Forced Out

Mandatory Pregnancy Testing and the Expulsion of Pregnant Students in Tanzanian Schools


Primary Content

Think back to your teenage years—the angst of “fitting in” or of capturing the attention of your latest crush. Now imagine going to school every day under a cloud of fear, knowing that there was a chance you’d be marched into a room and forced to undergo a dehumanizing physical exam, the results of which could get you expelled from school. And then imagine that even after such a degrading experience, the worst was still yet to come.

One thing, though: The circumstances described above apply only if you are a girl.

Forced pregnancy testing has been an ugly, longstanding tradition throughout Africa. In Tanzania, between 2003 and 2011, more than 55,000 girls were expelled from school because they tested pregnant.

In an effort to fully expose this practice, the Center for Reproductive Rights has produced a sweeping documentation of the harm and consequences suffered by girls through forced pregnancy testing and mandatory expulsion as a result of pregnancy, called Forced Out: Mandatory Pregnancy Testing and the Expulsion of Pregnant Students in Tanzanian Schools.

This report targets Tanzania because of the shocking number of girls persecuted under these related practices in the country—which has persisted even after several treaty-monitoring bodies cited the government for these violations. But we aim to have a far wider impact. “[Forced expulsion] is a practice quite prevalent throughout Africa,” says Evelyn Opondo, Regional Director for Africa. “We hope this will have a ripple effect throughout the region.”

Included in this report is the story of Tatu. She found out that she was pregnant after what she later described as “an ambush.” Tatu and her class were told they were going on a school trip but instead were brought to a nurse who instructed them to provide a urine sample. “No one thinks they can say no,” says Tatu.

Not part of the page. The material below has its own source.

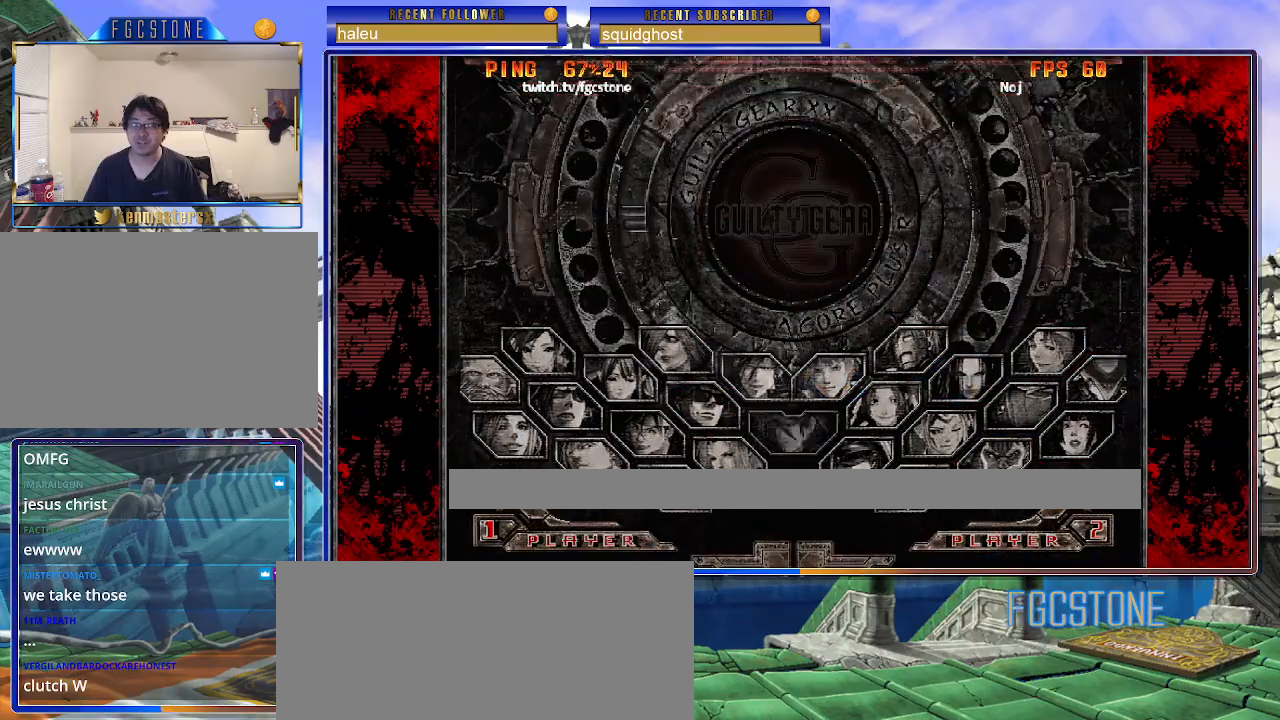
{"buttons": ["K"], "left_stick": "center", "events": [[500, "K", "down"]]}
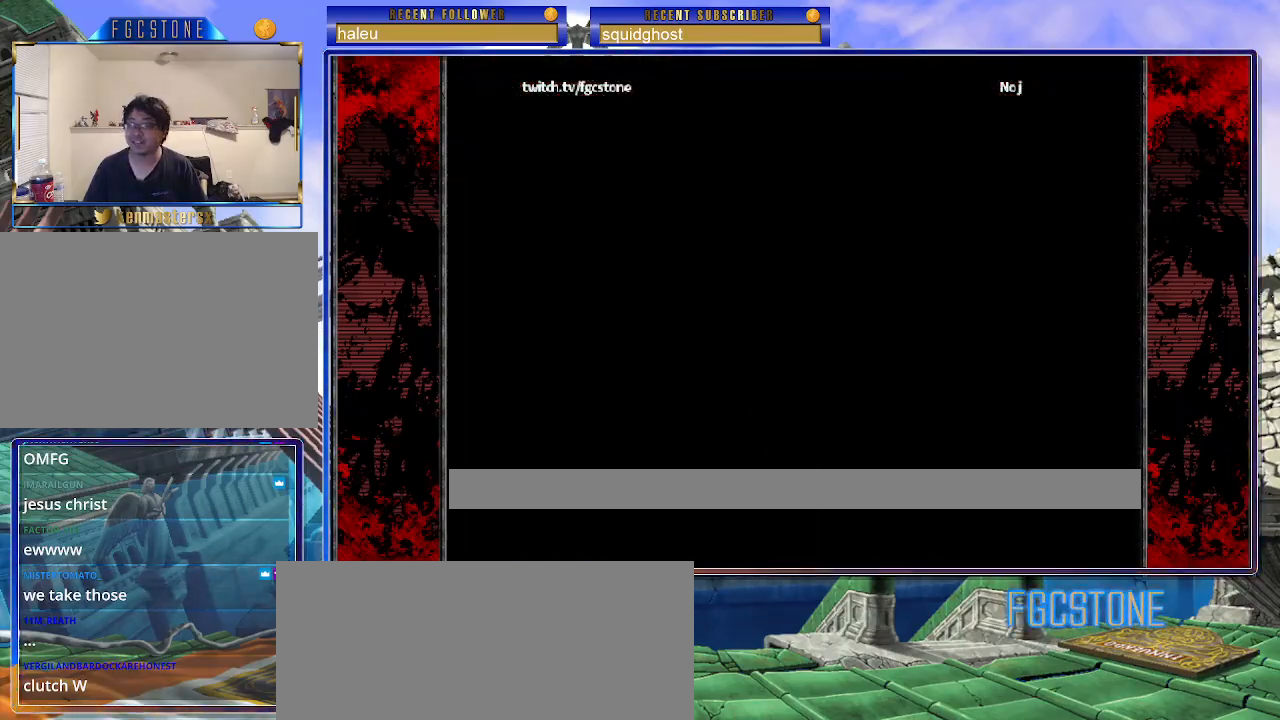
{"buttons": ["K"], "left_stick": "center", "events": [[50, "K", "up"], [150, "K", "down"], [233, "K", "up"], [333, "K", "down"], [383, "K", "up"], [483, "K", "down"]]}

After Tatu received her positive test results from the school, she was paralyzed with worry. “I couldn’t face my parents, even my mother,” she says, “to tell her I was pregnant. She would beat me. I didn’t have the courage to stand by my relatives and say I’m pregnant. Even my boyfriend, if I told him . . . he could say, ‘It’s not my pregnancy,’ or he could beat me and ask how I can prove it’s his pregnancy.”

Tatu became one of the more than 44 percent of adolescent girls in mainland Tanzania who have either given birth or are pregnant by the time they turn 19, leaving them exposed to expulsion from school—a practice that has no legal mandate yet which is a regular occurrence.

What happened next shows the scope of discrimination against so many girls like Tatu. Her boyfriend’s parents paid for her family to keep silent so both teenagers could avoid expulsion. But the boyfriend’s life proceeded largely free of disturbance once he found a new school to attend.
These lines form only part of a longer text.